Using nationally representative data from the 2012 Health and Retirement Study (HRS), we estimate interactions among pet presence, marital status, and sex across cognitive performance and depressive symptomatology, including positive affect, negative affect, and functional impairment. We find no significant main effect of pet presence, offering no evidence for unconditional integration or cost processes. Marital gradients are evident, with patterns varying across outcomes, providing partial support for both social integration and social cost theories.

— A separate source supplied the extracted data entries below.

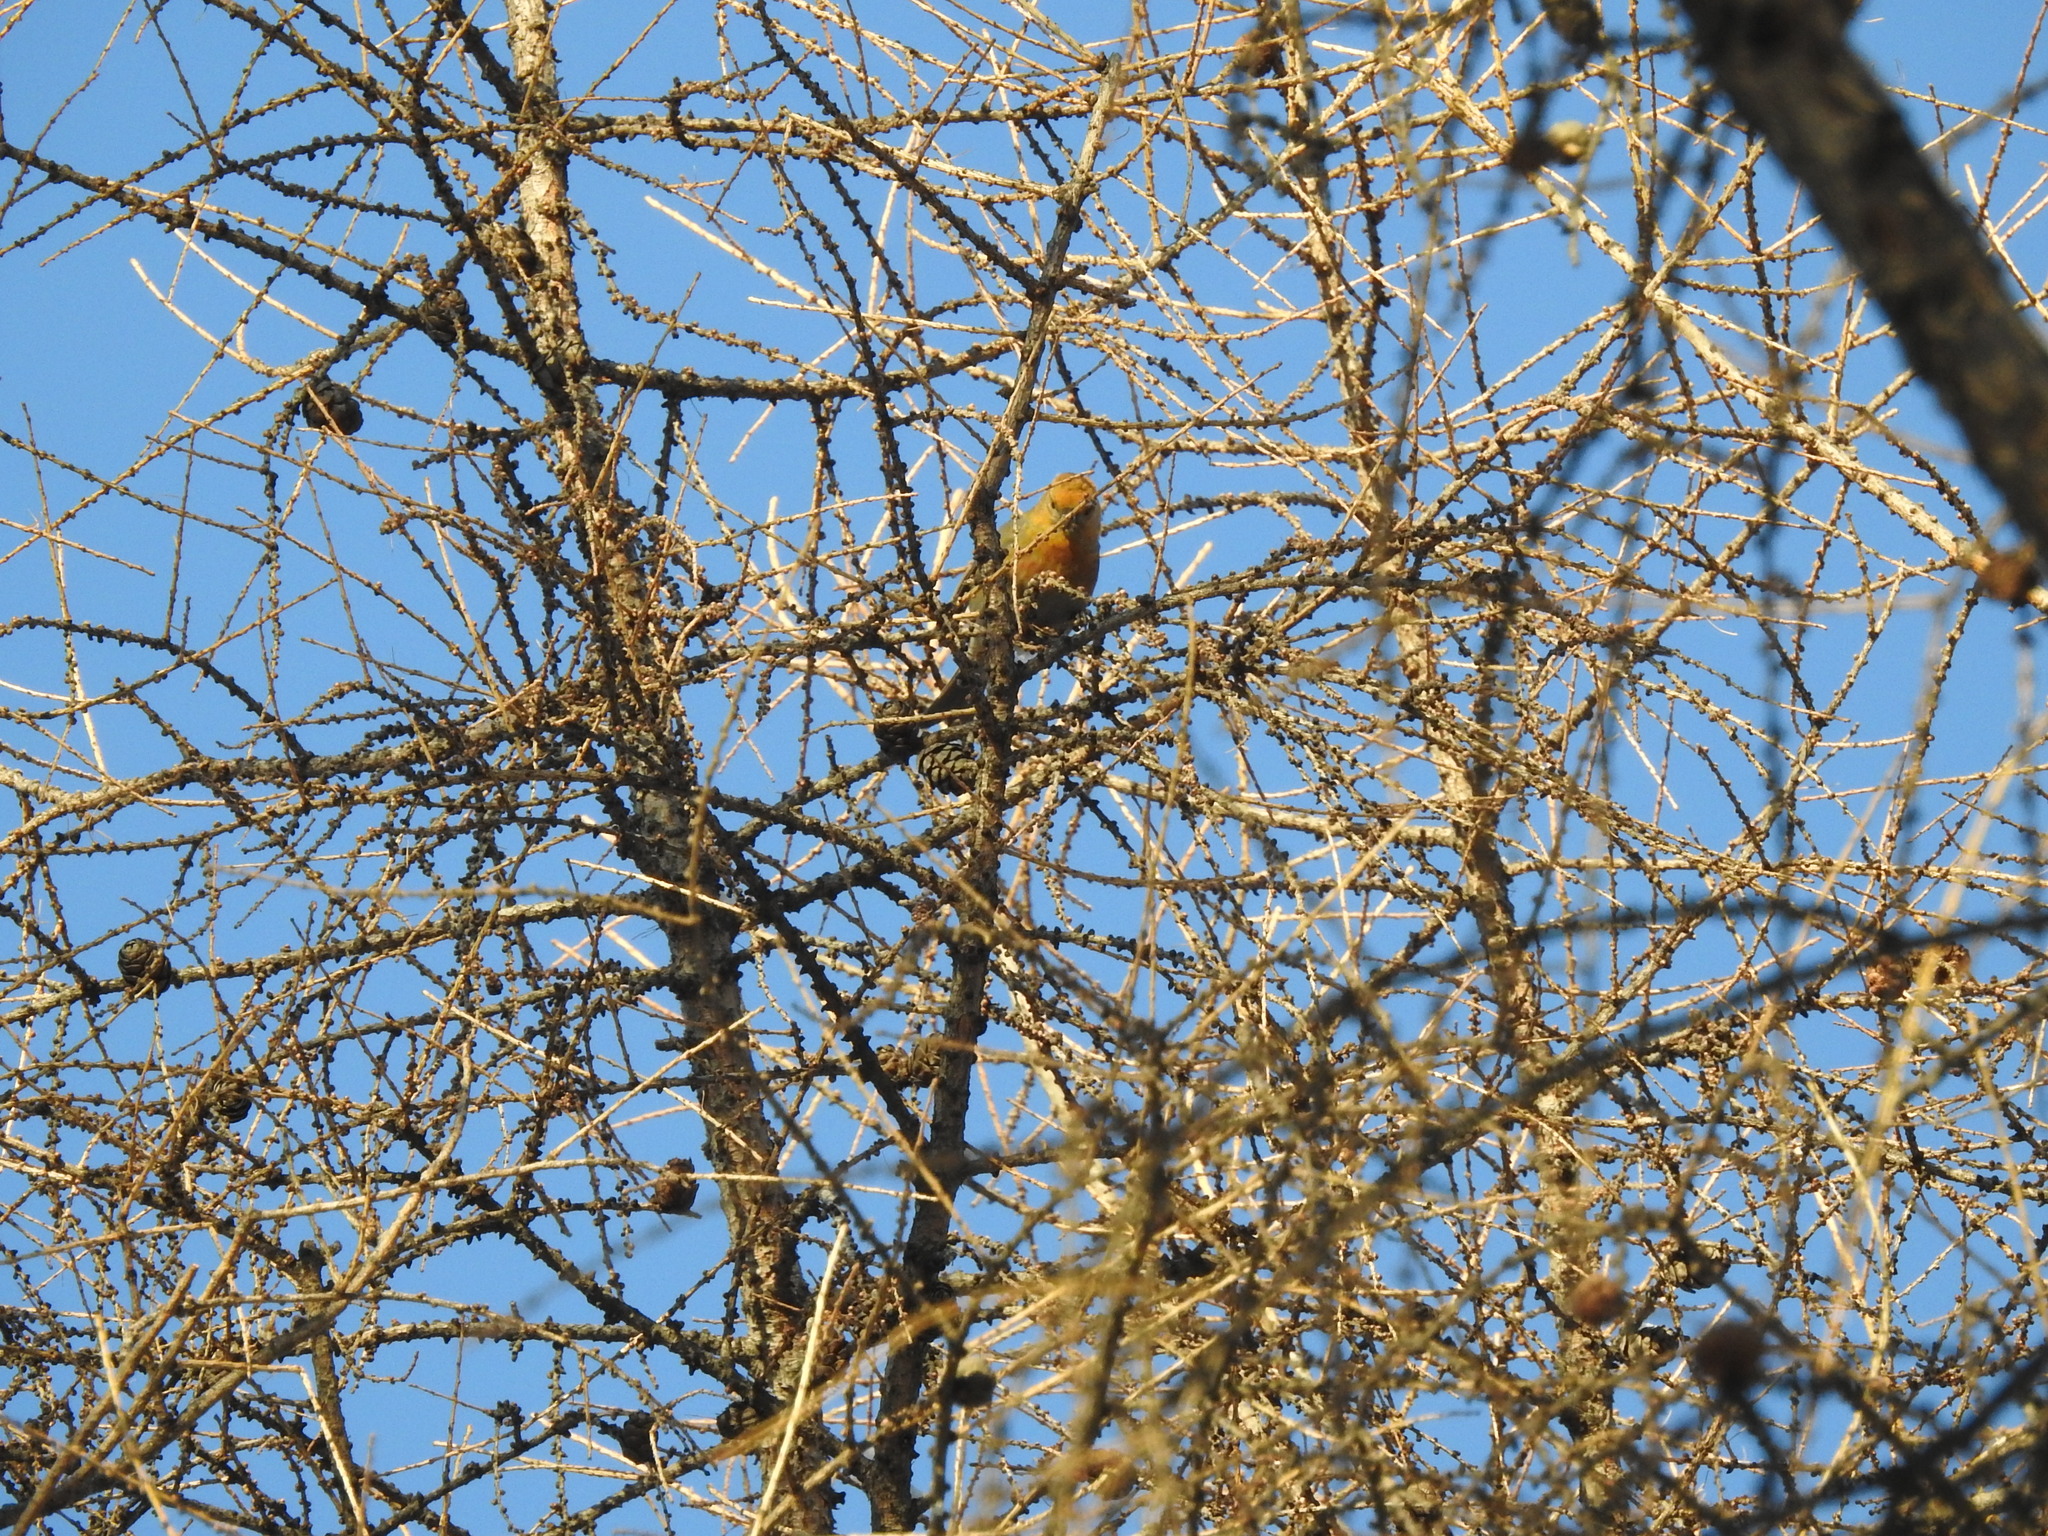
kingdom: Animalia
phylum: Chordata
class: Aves
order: Passeriformes
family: Fringillidae
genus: Pinicola
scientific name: Pinicola enucleator
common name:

Interaction models reveal that pet presence reshapes marital differences in domain-specific ways. In binary comparisons, pet presence attenuates the marital advantage in cognitive performance but amplifies the marital advantage in affective well-being. In four-category models, pet presence attenuates—and in some cases reverses—the mental health advantages of never-married respondents, aligning more closely with cost activation than compensatory integration.
Three-way models further reveal gendered contingencies. Among men, pet presence functions as compensatory integration in the absence of marriage but is associated with worse affective and functional outcomes within marriage. Among women, associations are weaker and more mixed, with no consistent compensatory pattern. In the domain of functional impairment, pet presence is associated with greater impairment, particularly among men.
Overall, these findings extend social integration, social cost, and gender-as-relational theories beyond human-to-human ties, demonstrating that nonhuman relationships reorganize marital and gendered health gradients in structurally contingent ways.